REALTOR® Mary Liu was born with a cleft palate and lip that required eight surgeries to correct. It was thanks to the help of several nonprofit organizations that she was able to receive the medical care she needed, she says, because her family was too poor to afford the surgeries.
“I remember what that was like, and I always said I was going to give back when I was able,” recalls Liu, a sales associate with Vanguard Properties in San Francisco. She says her real estate business has given her the opportunity to do just that.
For a while, Liu was involved in public speaking. And through her speaking engagements, she met some of the people behind an organization called Alliance for Smiles, based in San Francisco. The organization sends surgical teams all over the world to provide free cleft palate and lip surgeries to underserved children and families. Liu knew it was the right organization in which to get involved. “At first, I helped with fundraising, and I went on the medical missions as the photographer and record keeper. Now I oversee the medical missions process,” she says.
Liu says her involvement in Alliance for Smiles is a healing and life-changing endeavor. As a Chinese American, Liu’s first mission in China gave her insight into the puzzle of her own experience, providing her closure. “I have no photos of me as a child before I had my surgeries,” she says. “On my first mission to China, I was able to see what I would have looked like. I was able to be in the operating room and see the surgery. It brought everything full circle for me.”
Pivoting in a Moment of Need
When COVID-19 hit, Alliance for Smiles was no longer able to send its surgery teams around the world, but Liu wanted to make sure the organization could continue to help children anyway. Fundraising, which was overseen by Liu, continued online. Each year, the organization’s annual gala was its main fundraising effort, but it was shuttered due to the pandemic. But Liu found a way to transition the gala to an online event. For two years, the event was held online with much success, which allowed Alliance for Smiles to continue funding surgeries.
“We started training nurses and doctors in various parts of the world over Zoom,” Liu says. “That way, they could still perform the surgeries. Now we can go back to in-person missions, but we found that the Zoom trainings were really helpful, so we still do them.” The trainings, she said, prepare the local medical team in advance, which streamlines the surgery and aftercare process once the Alliance for Smiles team is on the ground. “Within an hour and a half, we’ve changed the life of a child and their family.”
Shielding Her Community From Harm
Also active in the Rotary Club of San Francisco, Liu has been involved in a number of projects over the years. She’s helped provide bikes to underserved children, hosted baby showers for mothers in need and fed families facing food insecurity.
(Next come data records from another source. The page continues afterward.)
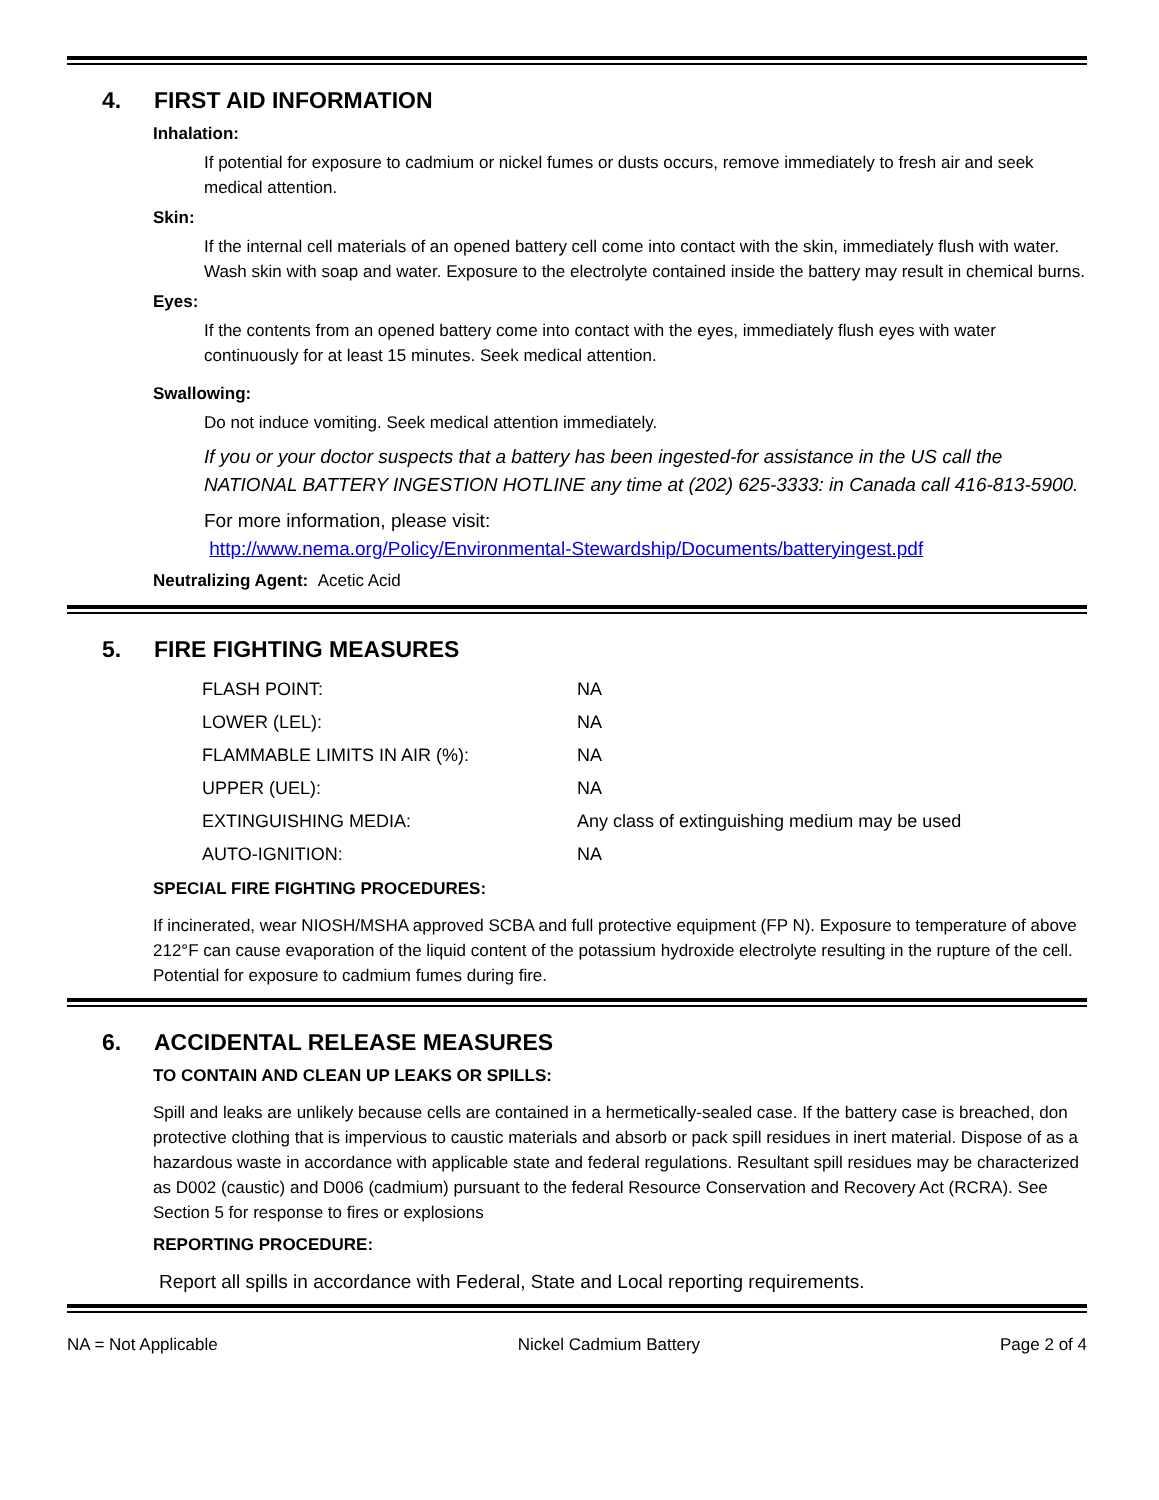4. FIRST AID INFORMATION
Inhalation:
If potential for exposure to cadmium or nickel fumes or dusts occurs, remove immediately to fresh air and seek medical attention.
Skin:
If the internal cell materials of an opened battery cell come into contact with the skin, immediately flush with water. Wash skin with soap and water. Exposure to the electrolyte contained inside the battery may result in chemical burns.
Eyes:
If the contents from an opened battery come into contact with the eyes, immediately flush eyes with water continuously for at least 15 minutes. Seek medical attention.
Swallowing:
Do not induce vomiting. Seek medical attention immediately.
If you or your doctor suspects that a battery has been ingested-for assistance in the US call the NATIONAL BATTERY INGESTION HOTLINE any time at (202) 625-3333: in Canada call 416-813-5900.
For more information, please visit:
http://www.nema.org/Policy/Environmental-Stewardship/Documents/batteryingest.pdf
Neutralizing Agent: Acetic Acid
5. FIRE FIGHTING MEASURES
| FLASH POINT: | NA |
| LOWER (LEL): | NA |
| FLAMMABLE LIMITS IN AIR (%): | NA |
| UPPER (UEL): | NA |
| EXTINGUISHING MEDIA: | Any class of extinguishing medium may be used |
| AUTO-IGNITION: | NA |
SPECIAL FIRE FIGHTING PROCEDURES:
If incinerated, wear NIOSH/MSHA approved SCBA and full protective equipment (FP N). Exposure to temperature of above 212°F can cause evaporation of the liquid content of the potassium hydroxide electrolyte resulting in the rupture of the cell. Potential for exposure to cadmium fumes during fire.
6. ACCIDENTAL RELEASE MEASURES
TO CONTAIN AND CLEAN UP LEAKS OR SPILLS:
Spill and leaks are unlikely because cells are contained in a hermetically-sealed case. If the battery case is breached, don protective clothing that is impervious to caustic materials and absorb or pack spill residues in inert material. Dispose of as a hazardous waste in accordance with applicable state and federal regulations. Resultant spill residues may be characterized as D002 (caustic) and D006 (cadmium) pursuant to the federal Resource Conservation and Recovery Act (RCRA). See Section 5 for response to fires or explosions
REPORTING PROCEDURE:
Report all spills in accordance with Federal, State and Local reporting requirements.
NA = Not Applicable Nickel Cadmium Battery Page 2 of 4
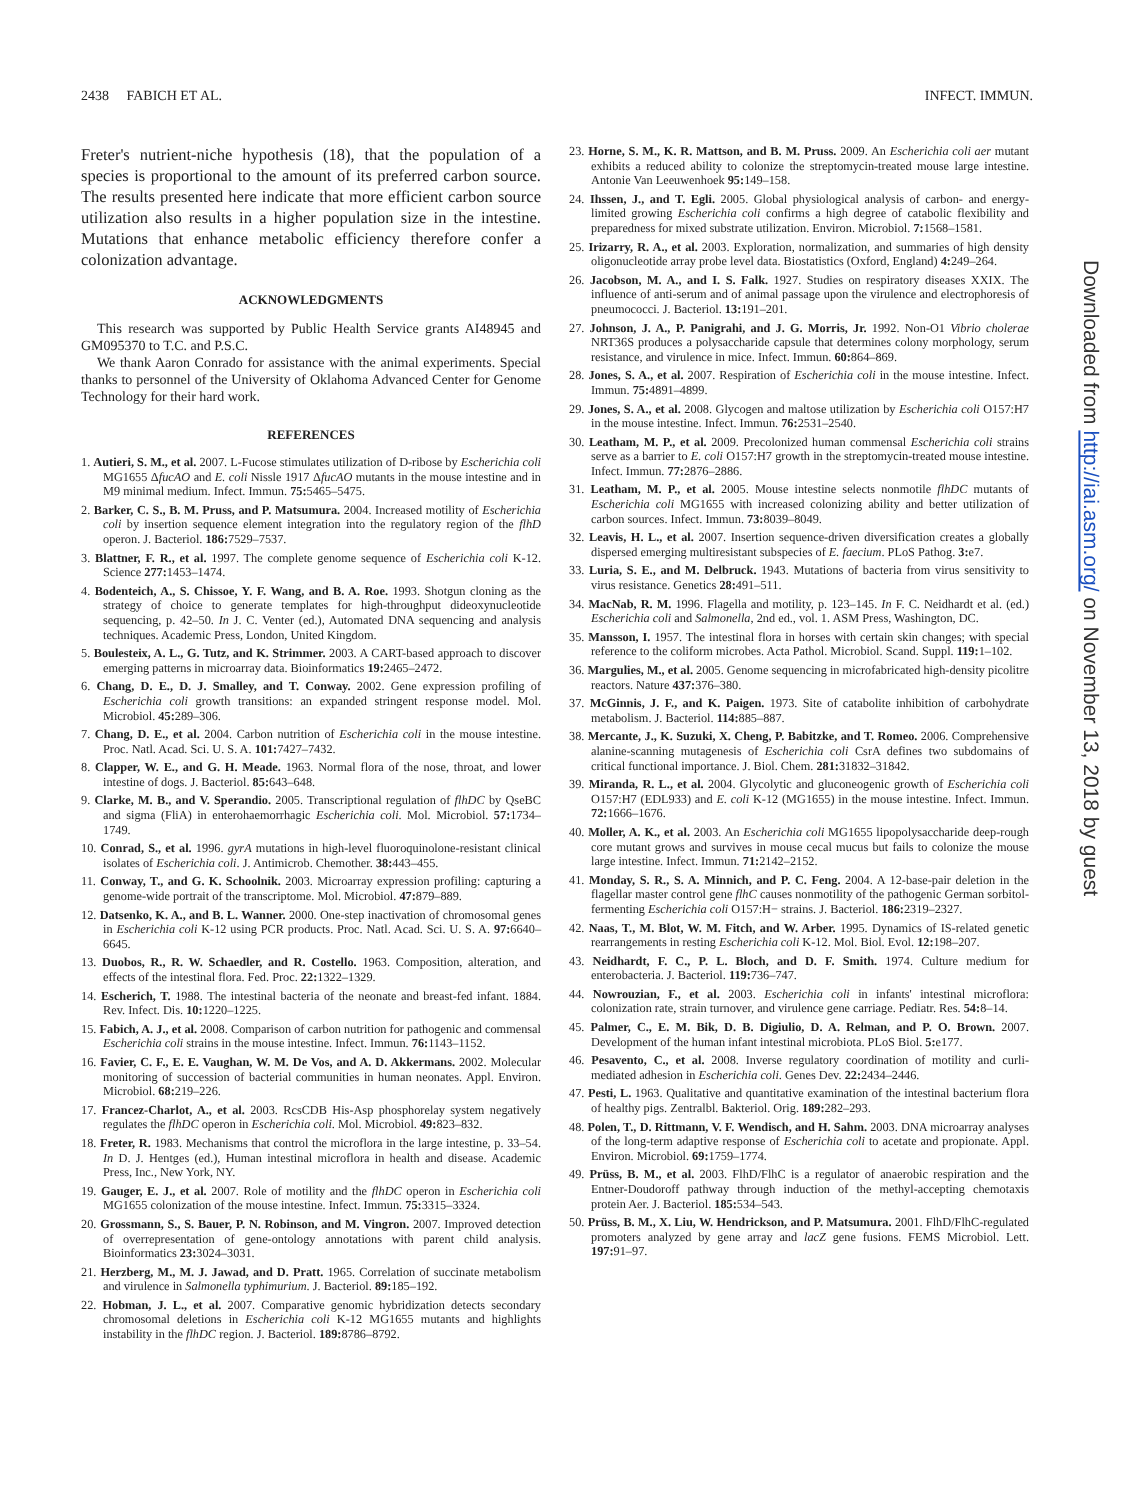2438 FABICH ET AL. INFECT. IMMUN.
Freter's nutrient-niche hypothesis (18), that the population of a species is proportional to the amount of its preferred carbon source. The results presented here indicate that more efficient carbon source utilization also results in a higher population size in the intestine. Mutations that enhance metabolic efficiency therefore confer a colonization advantage.
ACKNOWLEDGMENTS
This research was supported by Public Health Service grants AI48945 and GM095370 to T.C. and P.S.C.
We thank Aaron Conrado for assistance with the animal experiments. Special thanks to personnel of the University of Oklahoma Advanced Center for Genome Technology for their hard work.
REFERENCES
1. Autieri, S. M., et al. 2007. L-Fucose stimulates utilization of D-ribose by Escherichia coli MG1655 ΔfucAO and E. coli Nissle 1917 ΔfucAO mutants in the mouse intestine and in M9 minimal medium. Infect. Immun. 75: 5465–5475.
2. Barker, C. S., B. M. Pruss, and P. Matsumura. 2004. Increased motility of Escherichia coli by insertion sequence element integration into the regulatory region of the flhD operon. J. Bacteriol. 186: 7529–7537.
3. Blattner, F. R., et al. 1997. The complete genome sequence of Escherichia coli K-12. Science 277: 1453–1474.
4. Bodenteich, A., S. Chissoe, Y. F. Wang, and B. A. Roe. 1993. Shotgun cloning as the strategy of choice to generate templates for high-throughput dideoxynucleotide sequencing, p. 42–50. In J. C. Venter (ed.), Automated DNA sequencing and analysis techniques. Academic Press, London, United Kingdom.
5. Boulesteix, A. L., G. Tutz, and K. Strimmer. 2003. A CART-based approach to discover emerging patterns in microarray data. Bioinformatics 19: 2465–2472.
6. Chang, D. E., D. J. Smalley, and T. Conway. 2002. Gene expression profiling of Escherichia coli growth transitions: an expanded stringent response model. Mol. Microbiol. 45: 289–306.
7. Chang, D. E., et al. 2004. Carbon nutrition of Escherichia coli in the mouse intestine. Proc. Natl. Acad. Sci. U. S. A. 101: 7427–7432.
8. Clapper, W. E., and G. H. Meade. 1963. Normal flora of the nose, throat, and lower intestine of dogs. J. Bacteriol. 85: 643–648.
9. Clarke, M. B., and V. Sperandio. 2005. Transcriptional regulation of flhDC by QseBC and sigma (FliA) in enterohaemorrhagic Escherichia coli. Mol. Microbiol. 57: 1734–1749.
10. Conrad, S., et al. 1996. gyrA mutations in high-level fluoroquinolone-resistant clinical isolates of Escherichia coli. J. Antimicrob. Chemother. 38: 443–455.
11. Conway, T., and G. K. Schoolnik. 2003. Microarray expression profiling: capturing a genome-wide portrait of the transcriptome. Mol. Microbiol. 47: 879–889.
12. Datsenko, K. A., and B. L. Wanner. 2000. One-step inactivation of chromosomal genes in Escherichia coli K-12 using PCR products. Proc. Natl. Acad. Sci. U. S. A. 97: 6640–6645.
13. Duobos, R., R. W. Schaedler, and R. Costello. 1963. Composition, alteration, and effects of the intestinal flora. Fed. Proc. 22: 1322–1329.
14. Escherich, T. 1988. The intestinal bacteria of the neonate and breast-fed infant. 1884. Rev. Infect. Dis. 10: 1220–1225.
15. Fabich, A. J., et al. 2008. Comparison of carbon nutrition for pathogenic and commensal Escherichia coli strains in the mouse intestine. Infect. Immun. 76: 1143–1152.
16. Favier, C. F., E. E. Vaughan, W. M. De Vos, and A. D. Akkermans. 2002. Molecular monitoring of succession of bacterial communities in human neonates. Appl. Environ. Microbiol. 68: 219–226.
17. Francez-Charlot, A., et al. 2003. RcsCDB His-Asp phosphorelay system negatively regulates the flhDC operon in Escherichia coli. Mol. Microbiol. 49: 823–832.
18. Freter, R. 1983. Mechanisms that control the microflora in the large intestine, p. 33–54. In D. J. Hentges (ed.), Human intestinal microflora in health and disease. Academic Press, Inc., New York, NY.
19. Gauger, E. J., et al. 2007. Role of motility and the flhDC operon in Escherichia coli MG1655 colonization of the mouse intestine. Infect. Immun. 75: 3315–3324.
20. Grossmann, S., S. Bauer, P. N. Robinson, and M. Vingron. 2007. Improved detection of overrepresentation of gene-ontology annotations with parent child analysis. Bioinformatics 23: 3024–3031.
21. Herzberg, M., M. J. Jawad, and D. Pratt. 1965. Correlation of succinate metabolism and virulence in Salmonella typhimurium. J. Bacteriol. 89: 185–192.
22. Hobman, J. L., et al. 2007. Comparative genomic hybridization detects secondary chromosomal deletions in Escherichia coli K-12 MG1655 mutants and highlights instability in the flhDC region. J. Bacteriol. 189: 8786–8792.
23. Horne, S. M., K. R. Mattson, and B. M. Pruss. 2009. An Escherichia coli aer mutant exhibits a reduced ability to colonize the streptomycin-treated mouse large intestine. Antonie Van Leeuwenhoek 95: 149–158.
24. Ihssen, J., and T. Egli. 2005. Global physiological analysis of carbon- and energy-limited growing Escherichia coli confirms a high degree of catabolic flexibility and preparedness for mixed substrate utilization. Environ. Microbiol. 7: 1568–1581.
25. Irizarry, R. A., et al. 2003. Exploration, normalization, and summaries of high density oligonucleotide array probe level data. Biostatistics (Oxford, England) 4: 249–264.
26. Jacobson, M. A., and I. S. Falk. 1927. Studies on respiratory diseases XXIX. The influence of anti-serum and of animal passage upon the virulence and electrophoresis of pneumococci. J. Bacteriol. 13: 191–201.
27. Johnson, J. A., P. Panigrahi, and J. G. Morris, Jr. 1992. Non-O1 Vibrio cholerae NRT36S produces a polysaccharide capsule that determines colony morphology, serum resistance, and virulence in mice. Infect. Immun. 60: 864–869.
28. Jones, S. A., et al. 2007. Respiration of Escherichia coli in the mouse intestine. Infect. Immun. 75: 4891–4899.
29. Jones, S. A., et al. 2008. Glycogen and maltose utilization by Escherichia coli O157:H7 in the mouse intestine. Infect. Immun. 76: 2531–2540.
30. Leatham, M. P., et al. 2009. Precolonized human commensal Escherichia coli strains serve as a barrier to E. coli O157:H7 growth in the streptomycin-treated mouse intestine. Infect. Immun. 77: 2876–2886.
31. Leatham, M. P., et al. 2005. Mouse intestine selects nonmotile flhDC mutants of Escherichia coli MG1655 with increased colonizing ability and better utilization of carbon sources. Infect. Immun. 73: 8039–8049.
32. Leavis, H. L., et al. 2007. Insertion sequence-driven diversification creates a globally dispersed emerging multiresistant subspecies of E. faecium. PLoS Pathog. 3: e7.
33. Luria, S. E., and M. Delbruck. 1943. Mutations of bacteria from virus sensitivity to virus resistance. Genetics 28: 491–511.
34. MacNab, R. M. 1996. Flagella and motility, p. 123–145. In F. C. Neidhardt et al. (ed.) Escherichia coli and Salmonella, 2nd ed., vol. 1. ASM Press, Washington, DC.
35. Mansson, I. 1957. The intestinal flora in horses with certain skin changes; with special reference to the coliform microbes. Acta Pathol. Microbiol. Scand. Suppl. 119: 1–102.
36. Margulies, M., et al. 2005. Genome sequencing in microfabricated high-density picolitre reactors. Nature 437: 376–380.
37. McGinnis, J. F., and K. Paigen. 1973. Site of catabolite inhibition of carbohydrate metabolism. J. Bacteriol. 114: 885–887.
38. Mercante, J., K. Suzuki, X. Cheng, P. Babitzke, and T. Romeo. 2006. Comprehensive alanine-scanning mutagenesis of Escherichia coli CsrA defines two subdomains of critical functional importance. J. Biol. Chem. 281: 31832–31842.
39. Miranda, R. L., et al. 2004. Glycolytic and gluconeogenic growth of Escherichia coli O157:H7 (EDL933) and E. coli K-12 (MG1655) in the mouse intestine. Infect. Immun. 72: 1666–1676.
40. Moller, A. K., et al. 2003. An Escherichia coli MG1655 lipopolysaccharide deep-rough core mutant grows and survives in mouse cecal mucus but fails to colonize the mouse large intestine. Infect. Immun. 71: 2142–2152.
41. Monday, S. R., S. A. Minnich, and P. C. Feng. 2004. A 12-base-pair deletion in the flagellar master control gene flhC causes nonmotility of the pathogenic German sorbitol-fermenting Escherichia coli O157:H− strains. J. Bacteriol. 186: 2319–2327.
42. Naas, T., M. Blot, W. M. Fitch, and W. Arber. 1995. Dynamics of IS-related genetic rearrangements in resting Escherichia coli K-12. Mol. Biol. Evol. 12: 198–207.
43. Neidhardt, F. C., P. L. Bloch, and D. F. Smith. 1974. Culture medium for enterobacteria. J. Bacteriol. 119: 736–747.
44. Nowrouzian, F., et al. 2003. Escherichia coli in infants' intestinal microflora: colonization rate, strain turnover, and virulence gene carriage. Pediatr. Res. 54: 8–14.
45. Palmer, C., E. M. Bik, D. B. Digiulio, D. A. Relman, and P. O. Brown. 2007. Development of the human infant intestinal microbiota. PLoS Biol. 5: e177.
46. Pesavento, C., et al. 2008. Inverse regulatory coordination of motility and curli-mediated adhesion in Escherichia coli. Genes Dev. 22: 2434–2446.
47. Pesti, L. 1963. Qualitative and quantitative examination of the intestinal bacterium flora of healthy pigs. Zentralbl. Bakteriol. Orig. 189: 282–293.
48. Polen, T., D. Rittmann, V. F. Wendisch, and H. Sahm. 2003. DNA microarray analyses of the long-term adaptive response of Escherichia coli to acetate and propionate. Appl. Environ. Microbiol. 69: 1759–1774.
49. Prüss, B. M., et al. 2003. FlhD/FlhC is a regulator of anaerobic respiration and the Entner-Doudoroff pathway through induction of the methyl-accepting chemotaxis protein Aer. J. Bacteriol. 185: 534–543.
50. Prüss, B. M., X. Liu, W. Hendrickson, and P. Matsumura. 2001. FlhD/FlhC-regulated promoters analyzed by gene array and lacZ gene fusions. FEMS Microbiol. Lett. 197: 91–97.
Downloaded from http://iai.asm.org/ on November 13, 2018 by guest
She serves as the club’s president as well. “I’m the first Asian American president in the club’s history,” she says.
One of the most recent projects she worked on through the Rotary Club was in response to the rise in hate crimes targeting Asian Americans. “When I kept hearing news reports every day about an Asian person being attacked, I asked what I could do to protect others and myself,” she adds.
She’d stopped carrying a purse and quit wearing her jewelry outside of her home, but she wanted to do more at the community level. She wanted to provide a layer of safety to the Asian American community in San Francisco, so she wrote a grant for personal safety alarms. The alarm, about 2.5 inches, fits on a keychain or lanyard. It has a pin that, when pulled, releases a 130-decibel siren designed to scare off the attacker or alert the surrounding area that the individual is in trouble. “Through Rotary Club, we partnered with the San Francisco Police Department, the Chamber of Commerce and other Rotary Clubs to identify where the greatest need was,” she says.
They identified Asian seniors in low-income housing areas as being the most in need. Liu and the Rotary Club then partnered with the local Mercy Housing, the Catholic Charities and a local food bank to distribute the safety alarms. “This is about education as well,” Liu says. “We’ve not only handed out thousands of these alarms but also made sure the seniors knew how to use them and where to carry them. We also handed out pamphlets with information on how and when to use the alarm.”
The safety devices, she says, provide a layer of protection for a section of the community that had none. “In Chinatown, for instance, seniors were scared to get their food or walk the streets of San Francisco. Having the alarm gives them a sense of security.”